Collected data

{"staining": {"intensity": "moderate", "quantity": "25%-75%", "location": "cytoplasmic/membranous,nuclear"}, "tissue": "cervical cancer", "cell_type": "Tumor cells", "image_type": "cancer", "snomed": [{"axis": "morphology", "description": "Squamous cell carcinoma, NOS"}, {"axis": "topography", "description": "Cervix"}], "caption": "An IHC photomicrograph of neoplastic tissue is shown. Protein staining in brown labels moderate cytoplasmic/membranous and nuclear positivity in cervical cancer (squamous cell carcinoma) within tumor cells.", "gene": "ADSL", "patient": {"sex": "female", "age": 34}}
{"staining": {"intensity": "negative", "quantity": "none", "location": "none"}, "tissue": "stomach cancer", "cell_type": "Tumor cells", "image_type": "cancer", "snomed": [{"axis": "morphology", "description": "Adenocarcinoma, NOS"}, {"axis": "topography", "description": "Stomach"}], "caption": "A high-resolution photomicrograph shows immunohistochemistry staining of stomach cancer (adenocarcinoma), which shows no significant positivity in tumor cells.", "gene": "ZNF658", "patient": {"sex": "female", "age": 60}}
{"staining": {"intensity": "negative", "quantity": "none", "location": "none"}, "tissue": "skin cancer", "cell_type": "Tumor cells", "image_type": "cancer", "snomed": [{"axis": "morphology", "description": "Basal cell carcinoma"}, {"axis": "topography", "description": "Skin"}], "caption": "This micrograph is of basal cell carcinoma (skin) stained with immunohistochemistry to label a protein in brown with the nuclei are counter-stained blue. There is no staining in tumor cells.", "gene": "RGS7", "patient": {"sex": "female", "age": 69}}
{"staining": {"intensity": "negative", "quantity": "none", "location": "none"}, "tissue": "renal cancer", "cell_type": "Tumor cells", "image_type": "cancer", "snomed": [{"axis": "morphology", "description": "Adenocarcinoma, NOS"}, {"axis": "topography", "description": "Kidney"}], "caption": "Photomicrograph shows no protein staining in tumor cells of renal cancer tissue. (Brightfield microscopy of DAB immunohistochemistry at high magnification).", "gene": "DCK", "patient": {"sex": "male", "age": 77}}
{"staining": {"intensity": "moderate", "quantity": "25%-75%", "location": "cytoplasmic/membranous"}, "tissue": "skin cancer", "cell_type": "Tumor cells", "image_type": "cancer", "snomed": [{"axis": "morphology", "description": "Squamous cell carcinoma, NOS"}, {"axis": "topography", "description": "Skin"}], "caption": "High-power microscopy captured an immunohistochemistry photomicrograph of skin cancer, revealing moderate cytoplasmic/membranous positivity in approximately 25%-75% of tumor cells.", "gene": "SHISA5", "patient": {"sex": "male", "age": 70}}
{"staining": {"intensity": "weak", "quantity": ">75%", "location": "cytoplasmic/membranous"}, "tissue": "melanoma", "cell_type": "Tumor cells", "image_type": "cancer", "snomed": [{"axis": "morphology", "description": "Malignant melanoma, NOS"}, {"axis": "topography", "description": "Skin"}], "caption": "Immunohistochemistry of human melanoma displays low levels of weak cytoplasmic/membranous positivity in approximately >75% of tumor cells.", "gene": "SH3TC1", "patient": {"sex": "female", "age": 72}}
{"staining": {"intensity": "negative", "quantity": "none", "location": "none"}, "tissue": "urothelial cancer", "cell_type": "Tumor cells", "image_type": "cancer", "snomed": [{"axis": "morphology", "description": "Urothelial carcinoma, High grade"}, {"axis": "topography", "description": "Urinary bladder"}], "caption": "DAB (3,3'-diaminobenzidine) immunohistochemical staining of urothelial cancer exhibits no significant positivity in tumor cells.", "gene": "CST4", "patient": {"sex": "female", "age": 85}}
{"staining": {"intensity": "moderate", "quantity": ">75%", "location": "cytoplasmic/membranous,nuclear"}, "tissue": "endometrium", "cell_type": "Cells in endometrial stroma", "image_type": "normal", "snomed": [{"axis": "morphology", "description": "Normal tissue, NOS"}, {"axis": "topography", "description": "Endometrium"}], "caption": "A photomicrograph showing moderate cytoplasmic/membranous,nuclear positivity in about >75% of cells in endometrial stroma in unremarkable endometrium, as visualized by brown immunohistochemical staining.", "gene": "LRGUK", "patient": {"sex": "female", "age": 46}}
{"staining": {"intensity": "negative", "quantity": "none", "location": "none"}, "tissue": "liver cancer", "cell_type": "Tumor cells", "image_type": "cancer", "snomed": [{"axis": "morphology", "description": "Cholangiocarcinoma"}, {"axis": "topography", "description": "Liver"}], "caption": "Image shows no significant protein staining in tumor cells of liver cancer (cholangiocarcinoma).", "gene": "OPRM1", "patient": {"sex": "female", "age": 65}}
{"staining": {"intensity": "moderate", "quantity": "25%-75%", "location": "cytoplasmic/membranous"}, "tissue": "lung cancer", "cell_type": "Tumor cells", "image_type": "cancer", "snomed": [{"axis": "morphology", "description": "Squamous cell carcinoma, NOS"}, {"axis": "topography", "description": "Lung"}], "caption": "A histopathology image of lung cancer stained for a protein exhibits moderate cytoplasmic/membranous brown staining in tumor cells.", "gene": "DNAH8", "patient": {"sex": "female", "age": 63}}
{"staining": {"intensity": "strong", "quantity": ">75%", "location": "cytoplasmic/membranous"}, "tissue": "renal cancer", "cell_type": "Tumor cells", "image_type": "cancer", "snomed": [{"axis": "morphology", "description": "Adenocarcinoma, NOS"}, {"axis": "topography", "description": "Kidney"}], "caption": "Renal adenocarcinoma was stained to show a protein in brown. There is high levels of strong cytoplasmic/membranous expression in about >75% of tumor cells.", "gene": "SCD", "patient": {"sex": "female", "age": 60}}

EXERCISE GOAL: In full and without alteration, repeat the records.

RESPONSE TO THIS EXERCISE:
{"staining": {"intensity": "moderate", "quantity": "25%-75%", "location": "cytoplasmic/membranous,nuclear"}, "tissue": "cervical cancer", "cell_type": "Tumor cells", "image_type": "cancer", "snomed": [{"axis": "morphology", "description": "Squamous cell carcinoma, NOS"}, {"axis": "topography", "description": "Cervix"}], "caption": "An IHC photomicrograph of neoplastic tissue is shown. Protein staining in brown labels moderate cytoplasmic/membranous and nuclear positivity in cervical cancer (squamous cell carcinoma) within tumor cells.", "gene": "ADSL", "patient": {"sex": "female", "age": 34}}
{"staining": {"intensity": "negative", "quantity": "none", "location": "none"}, "tissue": "stomach cancer", "cell_type": "Tumor cells", "image_type": "cancer", "snomed": [{"axis": "morphology", "description": "Adenocarcinoma, NOS"}, {"axis": "topography", "description": "Stomach"}], "caption": "A high-resolution photomicrograph shows immunohistochemistry staining of stomach cancer (adenocarcinoma), which shows no significant positivity in tumor cells.", "gene": "ZNF658", "patient": {"sex": "female", "age": 60}}
{"staining": {"intensity": "negative", "quantity": "none", "location": "none"}, "tissue": "skin cancer", "cell_type": "Tumor cells", "image_type": "cancer", "snomed": [{"axis": "morphology", "description": "Basal cell carcinoma"}, {"axis": "topography", "description": "Skin"}], "caption": "This micrograph is of basal cell carcinoma (skin) stained with immunohistochemistry to label a protein in brown with the nuclei are counter-stained blue. There is no staining in tumor cells.", "gene": "RGS7", "patient": {"sex": "female", "age": 69}}
{"staining": {"intensity": "negative", "quantity": "none", "location": "none"}, "tissue": "renal cancer", "cell_type": "Tumor cells", "image_type": "cancer", "snomed": [{"axis": "morphology", "description": "Adenocarcinoma, NOS"}, {"axis": "topography", "description": "Kidney"}], "caption": "Photomicrograph shows no protein staining in tumor cells of renal cancer tissue. (Brightfield microscopy of DAB immunohistochemistry at high magnification).", "gene": "DCK", "patient": {"sex": "male", "age": 77}}
{"staining": {"intensity": "moderate", "quantity": "25%-75%", "location": "cytoplasmic/membranous"}, "tissue": "skin cancer", "cell_type": "Tumor cells", "image_type": "cancer", "snomed": [{"axis": "morphology", "description": "Squamous cell carcinoma, NOS"}, {"axis": "topography", "description": "Skin"}], "caption": "High-power microscopy captured an immunohistochemistry photomicrograph of skin cancer, revealing moderate cytoplasmic/membranous positivity in approximately 25%-75% of tumor cells.", "gene": "SHISA5", "patient": {"sex": "male", "age": 70}}
{"staining": {"intensity": "weak", "quantity": ">75%", "location": "cytoplasmic/membranous"}, "tissue": "melanoma", "cell_type": "Tumor cells", "image_type": "cancer", "snomed": [{"axis": "morphology", "description": "Malignant melanoma, NOS"}, {"axis": "topography", "description": "Skin"}], "caption": "Immunohistochemistry of human melanoma displays low levels of weak cytoplasmic/membranous positivity in approximately >75% of tumor cells.", "gene": "SH3TC1", "patient": {"sex": "female", "age": 72}}
{"staining": {"intensity": "negative", "quantity": "none", "location": "none"}, "tissue": "urothelial cancer", "cell_type": "Tumor cells", "image_type": "cancer", "snomed": [{"axis": "morphology", "description": "Urothelial carcinoma, High grade"}, {"axis": "topography", "description": "Urinary bladder"}], "caption": "DAB (3,3'-diaminobenzidine) immunohistochemical staining of urothelial cancer exhibits no significant positivity in tumor cells.", "gene": "CST4", "patient": {"sex": "female", "age": 85}}
{"staining": {"intensity": "moderate", "quantity": ">75%", "location": "cytoplasmic/membranous,nuclear"}, "tissue": "endometrium", "cell_type": "Cells in endometrial stroma", "image_type": "normal", "snomed": [{"axis": "morphology", "description": "Normal tissue, NOS"}, {"axis": "topography", "description": "Endometrium"}], "caption": "A photomicrograph showing moderate cytoplasmic/membranous,nuclear positivity in about >75% of cells in endometrial stroma in unremarkable endometrium, as visualized by brown immunohistochemical staining.", "gene": "LRGUK", "patient": {"sex": "female", "age": 46}}
{"staining": {"intensity": "negative", "quantity": "none", "location": "none"}, "tissue": "liver cancer", "cell_type": "Tumor cells", "image_type": "cancer", "snomed": [{"axis": "morphology", "description": "Cholangiocarcinoma"}, {"axis": "topography", "description": "Liver"}], "caption": "Image shows no significant protein staining in tumor cells of liver cancer (cholangiocarcinoma).", "gene": "OPRM1", "patient": {"sex": "female", "age": 65}}
{"staining": {"intensity": "moderate", "quantity": "25%-75%", "location": "cytoplasmic/membranous"}, "tissue": "lung cancer", "cell_type": "Tumor cells", "image_type": "cancer", "snomed": [{"axis": "morphology", "description": "Squamous cell carcinoma, NOS"}, {"axis": "topography", "description": "Lung"}], "caption": "A histopathology image of lung cancer stained for a protein exhibits moderate cytoplasmic/membranous brown staining in tumor cells.", "gene": "DNAH8", "patient": {"sex": "female", "age": 63}}
{"staining": {"intensity": "strong", "quantity": ">75%", "location": "cytoplasmic/membranous"}, "tissue": "renal cancer", "cell_type": "Tumor cells", "image_type": "cancer", "snomed": [{"axis": "morphology", "description": "Adenocarcinoma, NOS"}, {"axis": "topography", "description": "Kidney"}], "caption": "Renal adenocarcinoma was stained to show a protein in brown. There is high levels of strong cytoplasmic/membranous expression in about >75% of tumor cells.", "gene": "SCD", "patient": {"sex": "female", "age": 60}}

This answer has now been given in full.